I did work with Windows 8 on a second desktop PC for the last month or so, and have to say that many paint a picture that is too dark. Take things like the search. Instead of pressing the Windows key to open the start menu, typing in the search term and picking the results from there, I press the Windows key which automatically switches to Metro, where I'm presented with a superior search interface that allows me to filter and all. I have to admit though that I would have preferred that interface to become available on the desktop right away. Still, it is not as bad as it is painted once you get used to it.

I've seen those and other benefits, too, but must agree with Kingsley-Hughes, who calls Windows 8 "clumsy and impractical". Frankly, he's being polite. The split-personality UI motif doesn't work; Microsoft has moved so many things around, many users will feel lost and frustrated; and Metro's prettiness wears thin damn fast.

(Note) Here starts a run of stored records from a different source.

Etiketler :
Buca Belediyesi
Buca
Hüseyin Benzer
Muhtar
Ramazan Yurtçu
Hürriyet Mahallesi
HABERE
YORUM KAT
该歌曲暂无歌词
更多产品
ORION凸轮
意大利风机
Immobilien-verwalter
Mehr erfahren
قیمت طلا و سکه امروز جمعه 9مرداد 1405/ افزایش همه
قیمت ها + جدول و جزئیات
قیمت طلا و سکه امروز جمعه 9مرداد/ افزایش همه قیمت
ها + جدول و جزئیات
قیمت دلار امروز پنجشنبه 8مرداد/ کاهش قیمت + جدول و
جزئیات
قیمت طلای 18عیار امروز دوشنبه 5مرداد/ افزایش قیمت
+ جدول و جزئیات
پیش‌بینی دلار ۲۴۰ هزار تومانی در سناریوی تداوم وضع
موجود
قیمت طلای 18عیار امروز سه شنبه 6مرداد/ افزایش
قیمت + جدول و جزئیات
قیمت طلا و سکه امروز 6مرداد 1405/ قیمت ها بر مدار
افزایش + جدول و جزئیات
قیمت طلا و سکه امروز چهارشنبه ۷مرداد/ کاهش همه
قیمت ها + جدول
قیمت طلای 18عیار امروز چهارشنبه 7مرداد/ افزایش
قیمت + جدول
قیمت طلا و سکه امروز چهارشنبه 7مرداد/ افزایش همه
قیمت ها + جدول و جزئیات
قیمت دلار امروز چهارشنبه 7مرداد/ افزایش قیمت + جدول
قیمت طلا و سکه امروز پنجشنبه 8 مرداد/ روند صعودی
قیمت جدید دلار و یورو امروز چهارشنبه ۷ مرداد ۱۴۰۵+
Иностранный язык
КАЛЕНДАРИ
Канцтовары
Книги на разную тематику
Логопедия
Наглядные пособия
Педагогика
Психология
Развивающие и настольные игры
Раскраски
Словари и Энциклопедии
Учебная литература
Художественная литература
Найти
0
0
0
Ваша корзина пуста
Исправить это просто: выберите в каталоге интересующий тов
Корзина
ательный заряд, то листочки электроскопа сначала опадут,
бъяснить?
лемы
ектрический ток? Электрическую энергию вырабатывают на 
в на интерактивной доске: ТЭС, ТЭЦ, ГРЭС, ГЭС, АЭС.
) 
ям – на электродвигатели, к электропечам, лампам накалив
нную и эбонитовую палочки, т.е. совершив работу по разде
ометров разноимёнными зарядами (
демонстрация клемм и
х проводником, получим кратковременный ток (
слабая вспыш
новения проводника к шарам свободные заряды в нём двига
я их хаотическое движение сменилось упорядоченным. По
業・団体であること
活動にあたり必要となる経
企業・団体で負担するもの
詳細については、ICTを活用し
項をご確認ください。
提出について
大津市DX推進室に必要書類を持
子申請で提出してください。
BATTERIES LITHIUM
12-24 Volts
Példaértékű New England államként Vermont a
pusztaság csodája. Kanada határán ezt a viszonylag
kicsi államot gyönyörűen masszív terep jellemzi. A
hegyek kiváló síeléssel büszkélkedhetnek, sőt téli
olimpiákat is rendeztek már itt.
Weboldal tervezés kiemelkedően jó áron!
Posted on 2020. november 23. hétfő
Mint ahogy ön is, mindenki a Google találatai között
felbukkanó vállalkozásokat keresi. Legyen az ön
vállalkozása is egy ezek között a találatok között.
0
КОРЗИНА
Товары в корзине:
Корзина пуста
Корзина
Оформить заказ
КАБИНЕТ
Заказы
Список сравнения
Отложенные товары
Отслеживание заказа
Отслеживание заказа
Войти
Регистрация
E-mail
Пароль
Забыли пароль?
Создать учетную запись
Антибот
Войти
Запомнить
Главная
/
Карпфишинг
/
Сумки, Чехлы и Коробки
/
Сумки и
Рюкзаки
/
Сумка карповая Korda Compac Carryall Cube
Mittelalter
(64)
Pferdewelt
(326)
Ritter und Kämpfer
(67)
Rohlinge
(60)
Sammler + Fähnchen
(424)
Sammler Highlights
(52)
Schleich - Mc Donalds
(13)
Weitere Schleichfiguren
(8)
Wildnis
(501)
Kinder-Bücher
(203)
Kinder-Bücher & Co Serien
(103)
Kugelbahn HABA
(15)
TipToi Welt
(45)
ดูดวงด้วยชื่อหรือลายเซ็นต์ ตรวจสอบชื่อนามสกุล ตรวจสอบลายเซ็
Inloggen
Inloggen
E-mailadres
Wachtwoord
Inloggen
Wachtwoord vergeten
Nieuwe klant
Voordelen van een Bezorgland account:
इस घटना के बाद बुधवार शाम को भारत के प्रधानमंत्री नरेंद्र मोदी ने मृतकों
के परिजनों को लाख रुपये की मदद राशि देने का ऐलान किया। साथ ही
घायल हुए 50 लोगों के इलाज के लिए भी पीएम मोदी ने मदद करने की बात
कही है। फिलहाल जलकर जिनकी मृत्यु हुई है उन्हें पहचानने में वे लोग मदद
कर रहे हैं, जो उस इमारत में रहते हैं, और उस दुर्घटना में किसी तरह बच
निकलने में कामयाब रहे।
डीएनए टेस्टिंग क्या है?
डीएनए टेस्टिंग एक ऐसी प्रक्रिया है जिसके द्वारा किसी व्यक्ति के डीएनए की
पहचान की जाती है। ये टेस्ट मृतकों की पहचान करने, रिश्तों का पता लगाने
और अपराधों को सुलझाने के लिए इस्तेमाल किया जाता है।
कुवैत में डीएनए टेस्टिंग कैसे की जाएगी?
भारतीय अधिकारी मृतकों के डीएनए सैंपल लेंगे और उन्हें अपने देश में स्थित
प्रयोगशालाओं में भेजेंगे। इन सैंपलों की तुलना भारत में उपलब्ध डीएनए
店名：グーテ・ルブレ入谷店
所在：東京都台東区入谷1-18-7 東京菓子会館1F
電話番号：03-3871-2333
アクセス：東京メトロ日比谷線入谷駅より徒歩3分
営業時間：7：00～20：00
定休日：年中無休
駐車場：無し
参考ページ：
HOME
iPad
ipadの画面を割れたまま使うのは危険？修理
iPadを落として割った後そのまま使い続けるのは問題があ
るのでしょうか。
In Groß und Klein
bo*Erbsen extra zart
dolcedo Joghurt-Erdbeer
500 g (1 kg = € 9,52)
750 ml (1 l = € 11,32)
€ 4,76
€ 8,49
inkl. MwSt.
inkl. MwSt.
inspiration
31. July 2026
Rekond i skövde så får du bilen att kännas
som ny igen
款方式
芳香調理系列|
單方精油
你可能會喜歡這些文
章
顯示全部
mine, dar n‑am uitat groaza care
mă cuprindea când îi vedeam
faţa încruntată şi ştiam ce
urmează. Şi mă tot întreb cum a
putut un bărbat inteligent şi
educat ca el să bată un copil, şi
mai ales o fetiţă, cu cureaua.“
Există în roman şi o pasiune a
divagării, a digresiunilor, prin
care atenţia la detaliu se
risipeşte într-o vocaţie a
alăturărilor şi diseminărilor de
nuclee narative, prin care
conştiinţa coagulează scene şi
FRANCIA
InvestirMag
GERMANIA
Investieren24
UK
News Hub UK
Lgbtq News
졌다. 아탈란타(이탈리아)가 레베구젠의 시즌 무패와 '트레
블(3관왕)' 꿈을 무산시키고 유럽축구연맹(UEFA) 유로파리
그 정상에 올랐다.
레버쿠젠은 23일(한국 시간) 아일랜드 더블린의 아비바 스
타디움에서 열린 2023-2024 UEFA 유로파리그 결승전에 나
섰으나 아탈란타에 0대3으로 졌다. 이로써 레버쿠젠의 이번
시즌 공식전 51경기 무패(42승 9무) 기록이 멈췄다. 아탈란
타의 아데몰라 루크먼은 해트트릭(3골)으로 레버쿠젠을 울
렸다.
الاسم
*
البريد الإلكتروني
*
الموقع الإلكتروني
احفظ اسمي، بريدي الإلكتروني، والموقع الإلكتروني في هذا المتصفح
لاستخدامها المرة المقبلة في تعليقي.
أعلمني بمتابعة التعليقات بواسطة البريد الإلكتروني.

You must understand: I want to like Windows 8, and it's another reason my real assessment is so long coming. I'd like to see Microsoft give Apple some real competition on tablets -- generating competition that results in better products in a category that may define the cloud-connected device era. Instead, Windows 8 may create more opportunities for iOS, as businesses, particularly, either cling to Windows 7 or embrace iPad -- or both! Perhaps the future is Windows RT, but who really has seen it in action outside of Microsoft and its core partner ecosystem?

My disappointing expectation: Particularly for businesses, Windows 8 will be instead of a leap forward a step backwards -- to Windows 7.